A mother's memoir which tells the story of her son's premature death while in NHS care, and her subsequent campaign for justice and for the rights of people with learning disabilities
On July 4th 2013, Connor Sparrowhawk, also known as Laughing Boy or LB, was found dead in a specialist NHS unit. Connor, who had autism and epilepsy, had a seizure while in the bath and no member of staff was on hand to stop him from drowning. An entirely preventable death.
Sara Ryan presents a frank, sometimes funny and touching account of her son's early life and preventable death and the unfolding #JusticeforLB campaign. This serves as a wake-up call to all of us and asks: can we really claim that we respect the life and dignity of learning disabled people?
Anyone who cares about patient safety and fairness should read this book. It will make you cry, it will make you laugh, it will make you think, and I would be amazed if it did not make you passionate about changing things.
A salutary lesson on what happens when public services lose their heart and forget that they exist to serve the public and, in particular, be part of addressing the prejudices and disadvantage that are inherent in our society.

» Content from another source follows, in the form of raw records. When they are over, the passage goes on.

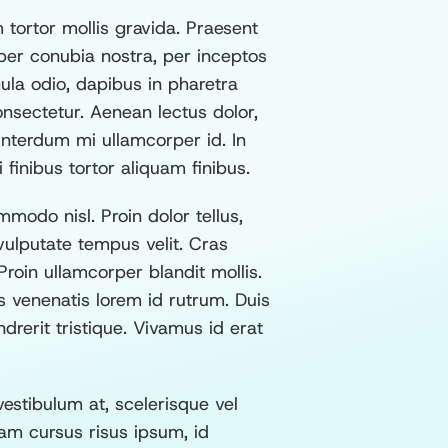
tortor mollis gravida. Praesent
per conubia nostra, per inceptos
ula odio, dapibus in pharetra
onsectetur. Aenean lectus dolor,
 interdum mi ullamcorper id. In
finibus tortor aliquam finibus.
modo nisl. Proin dolor tellus,
vulputate tempus velit. Cras
Proin ullamcorper blandit mollis.
s venenatis lorem id rutrum. Duis
rerit tristique. Vivamus id erat
estibulum at, scelerisque vel
am cursus risus ipsum, id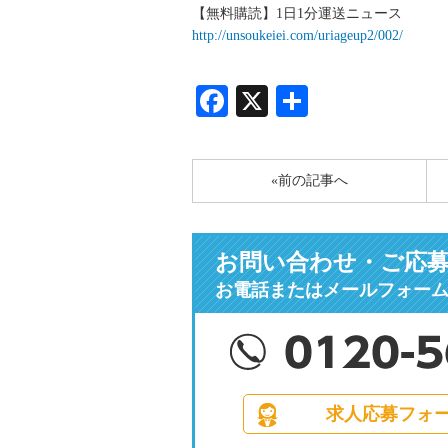
【無料購読】1日1分運送ニュース
http://unsoukeiei.com/uriageup2/002/
Facebook
X
共
有
«前の記事へ
お問い合わせ・ご応
お電話またはメールフォー
求人応募フォ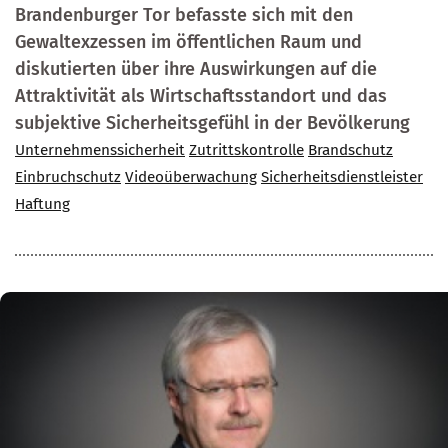
Brandenburger Tor befasste sich mit den
Gewaltexzessen im öffentlichen Raum und
diskutierten über ihre Aus­wir­kungen auf die
Attraktivität als Wirtschaftsstandort und das
subjektive Sicherheitsgefühl in der Bevölkerung
Unternehmenssicherheit
Zutrittskontrolle
Brandschutz
Einbruchschutz
Videoüberwachung
Sicherheitsdienstleister
Haftung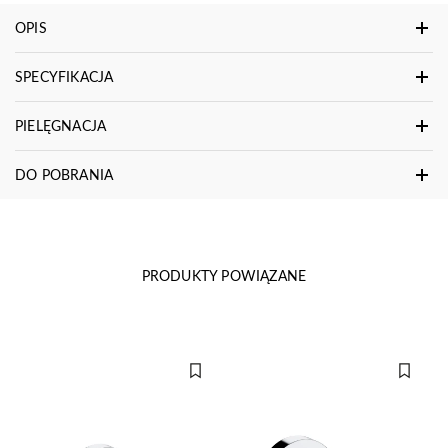
OPIS
SPECYFIKACJA
PIELĘGNACJA
DO POBRANIA
PRODUKTY POWIĄZANE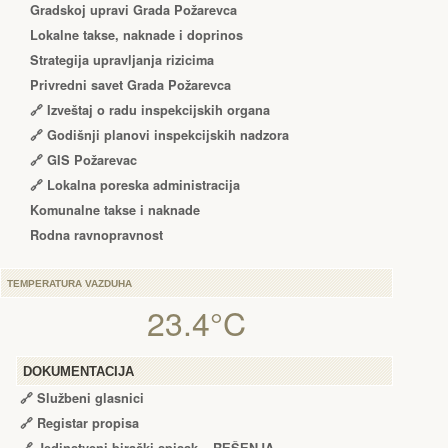
Gradskoj upravi Grada Požarevca
Lokalne takse, naknade i doprinos
Strategija upravljanja rizicima
Privredni savet Grada Požarevca
🔗
Izveštaj o radu inspekcijskih organa
🔗
Godišnji planovi inspekcijskih nadzora
🔗 GIS Požarevac
🔗 Lokalna poreska administracija
Komunalne takse i naknade
Rodna ravnopravnost
TEMPERATURA VAZDUHA
23.4°C
DOKUMENTACIJA
🔗
Službeni glasnici
🔗
Registar propisa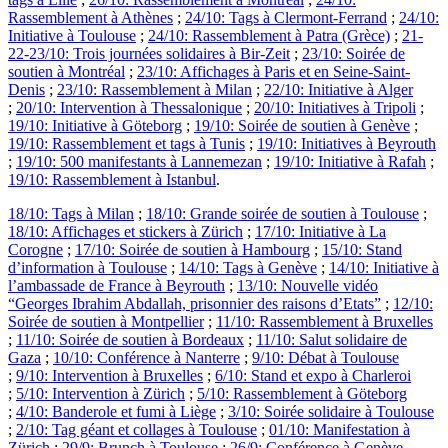
Rassemblement à Athènes
;
24/10: Tags à Clermont-Ferrand
;
24/10:
Initiative à Toulouse
;
24/10: Rassemblement à Patra (Grèce)
;
21-
22-23/10: Trois journées solidaires à Bir-Zeit
;
23/10: Soirée de
soutien à Montréal
;
23/10: Affichages à Paris et en Seine-Saint-
Denis
;
23/10: Rassemblement à Milan
;
22/10: Initiative à Alger
;
20/10: Intervention à Thessalonique
;
20/10: Initiatives à Tripoli
;
19/10: Initiative à Göteborg
;
19/10: Soirée de soutien à Genève
;
19/10: Rassemblement et tags à Tunis
;
19/10: Initiatives à Beyrouth
;
19/10: 500 manifestants à Lannemezan
;
19/10: Initiative à Rafah
;
19/10: Rassemblement à Istanbul
.
18/10: Tags à Milan
;
18/10: Grande soirée de soutien à Toulouse
;
18/10: Affichages et stickers à Zürich
;
17/10: Initiative à La
Corogne
;
17/10: Soirée de soutien à Hambourg
;
15/10: Stand
d’information à Toulouse
;
14/10: Tags à Genève
;
14/10: Initiative à
l’ambassade de France à Beyrouth
;
13/10: Nouvelle vidéo
“Georges Ibrahim Abdallah, prisonnier des raisons d’Etats”
;
12/10:
Soirée de soutien à Montpellier
;
11/10: Rassemblement à Bruxelles
;
11/10: Soirée de soutien à Bordeaux
;
11/10: Salut solidaire de
Gaza
;
10/10: Conférence à Nanterre
;
9/10: Débat à Toulouse
;
9/10: Intervention à Bruxelles
;
6/10: Stand et expo à Charleroi
;
5/10: Intervention à Zürich
;
5/10: Rassemblement à Göteborg
;
4/10: Banderole et fumi à Liège
;
3/10: Soirée solidaire à Toulouse
;
2/10: Tag géant et collages à Toulouse
;
01/10: Manifestation à
Zürich
;
29/9: Brunch à Toulouse
;
26/9: Conférence à Genève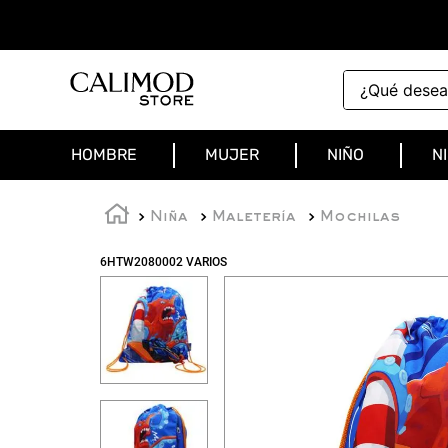
¿Qué deseas 
HOMBRE
MUJER
NIÑO
N
Niña
Maletería
Mochilas
6HTW2080002 VARIOS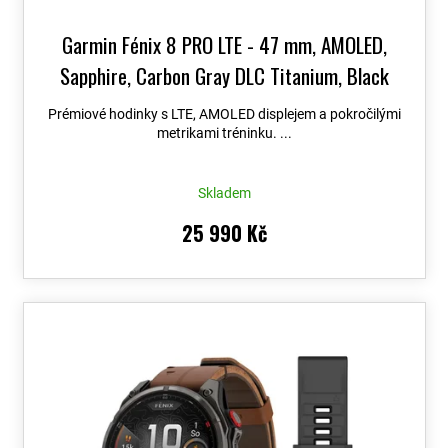
Garmin Fénix 8 PRO LTE - 47 mm, AMOLED,
Sapphire, Carbon Gray DLC Titanium, Black
010-03198-01
+ možnost výměny do 90 dní +
Prémiové hodinky s LTE, AMOLED displejem a pokročilými
Topo Czech PRO Voucher
metrikami tréninku. ...
Skladem
25 990 Kč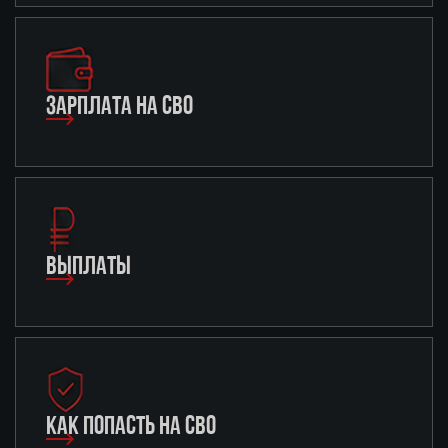
ЗАРПЛАТА НА СВО
ВЫПЛАТЫ
КАК ПОПАСТЬ НА СВО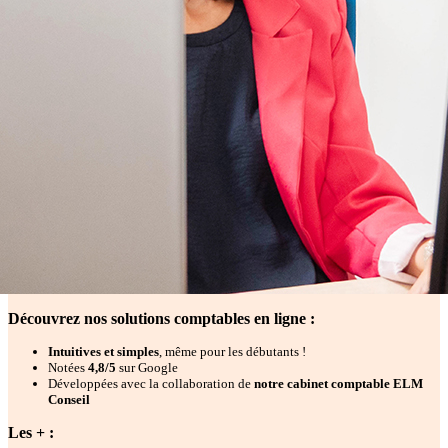
Découvrez nos solutions comptables en ligne :
Intuitives et simples
, même pour les débutants !
Notées
4,8/5
sur Google
Développées avec la collaboration de
notre cabinet comptable ELM
Conseil
Les + :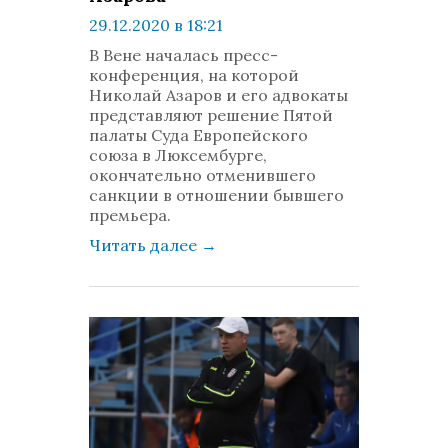
29.12.2020 в 18:21
просмотров: 613
В Вене началась пресс-
комментариев: 0
конференция, на которой
Николай Азаров и его адвокаты
представляют решение Пятой
палаты Суда Европейского
союза в Люксембурге,
окончательно отменившего
санкции в отношении бывшего
премьера.
Читать далее
→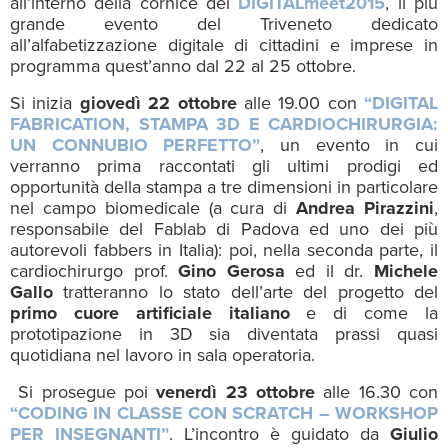
all’interno della cornice del
DIGITALmeet2015
, il più
grande evento del Triveneto dedicato
all’alfabetizzazione digitale di cittadini e imprese in
programma quest’anno dal 22 al 25 ottobre.
Si inizia
giovedì 22 ottobre
alle 19.00 con
“DIGITAL
FABRICATION, STAMPA 3D E CARDIOCHIRURGIA:
UN CONNUBIO PERFETTO”
, un evento in cui
verranno prima raccontati gli ultimi prodigi ed
opportunità della stampa a tre dimensioni in particolare
nel campo biomedicale (a cura di
Andrea Pirazzini
,
responsabile del Fablab di Padova ed uno dei più
autorevoli fabbers in Italia): poi, nella seconda parte, il
cardiochirurgo prof.
Gino Gerosa
ed il dr.
Michele
Gallo
tratteranno lo stato dell’arte del progetto del
primo cuore artificiale italiano
e di come la
prototipazione in 3D sia diventata prassi quasi
quotidiana nel lavoro in sala operatoria.
Si prosegue poi
venerdì 23 ottobre
alle 16.30 con
“CODING IN CLASSE CON SCRATCH – WORKSHOP
PER INSEGNANTI”
. L’incontro è guidato da
Giulio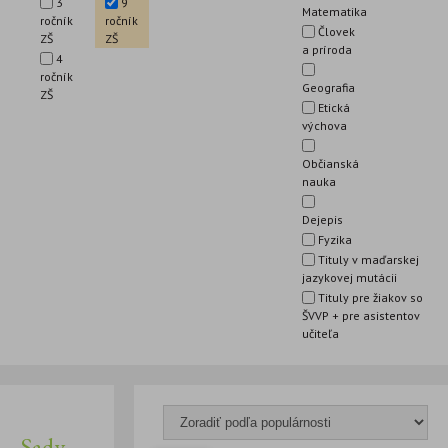
3
9
Matematika
ročník
ročník
Človek
ZŠ
ZŠ
a príroda
4
ročník
Geografia
ZŠ
Etická
výchova
Občianská
nauka
Dejepis
Fyzika
Tituly v maďarskej
jazykovej mutácii
Tituly pre žiakov so
ŠVVP + pre asistentov
učiteľa
Sady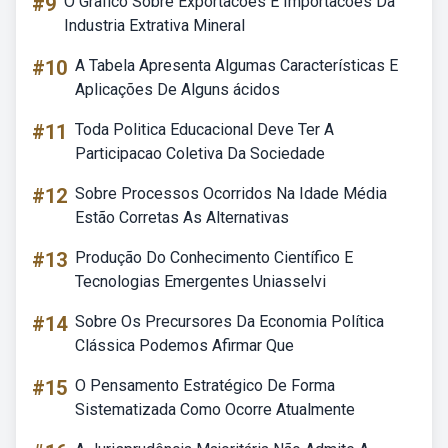
#9
O Grafico Sobre Exportacoes E Importacoes Da
Industria Extrativa Mineral
#10
A Tabela Apresenta Algumas Características E
Aplicações De Alguns ácidos
#11
Toda Politica Educacional Deve Ter A
Participacao Coletiva Da Sociedade
#12
Sobre Processos Ocorridos Na Idade Média
Estão Corretas As Alternativas
#13
Produção Do Conhecimento Científico E
Tecnologias Emergentes Uniasselvi
#14
Sobre Os Precursores Da Economia Política
Clássica Podemos Afirmar Que
#15
O Pensamento Estratégico De Forma
Sistematizada Como Ocorre Atualmente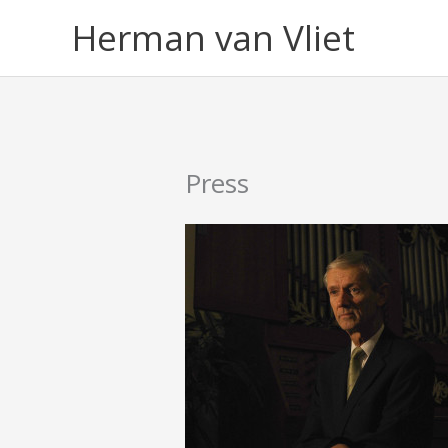
Ga
Herman van Vliet
naar
de
inhoud
Press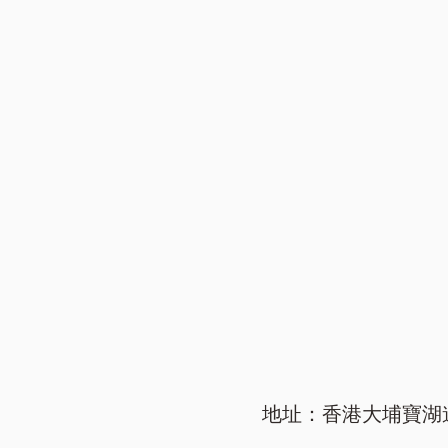
地址：香港大埔寶湖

The heart of this story rises above a narrative of private grief and public failure by offering a powerful eulogy to the sheer force of love, especially the personality and character of Connor Sparrowhawk that helped inspire a social movement for truth, justice and accountability. Everyone committed to accountable public services should read this book and learn from it.
This brilliantly written book is so many things. It's a story of love and loss, a story of people dying preventable deaths because our society doesn't care enough, a story of how what started as one family's battle for accountability turned into a social movement.
The echoes of those who no longer speak... no candy coating, it is what it is; a tragedy born from negligence. To quote: 'At the heart of this story is love'. Love 'mobilised a social movement' and love keeps hope alive. Not a good read, a must read.
This is, rightly, a book which makes difficult reading for anyone professionally invested in any part of the system - for exactly the same reasons, it should make compulsory reading.
A truly remarkable book that should never have had to be written, and that should be read by literally anyone who cares about their fellow human being; Sara brings beauty to her narrative, juxtaposed to the brutal ugliness of the subject matter, juxtaposed to the heart wrenching loving memory of a son taken from his family before his time. An emotional roller coaster made even more poignant by reason that the text is so tragically not fictional.
This is a story that needs to reach as wide an audience as possible. Only then will people such as Connor receive the care and protection they are entitled to.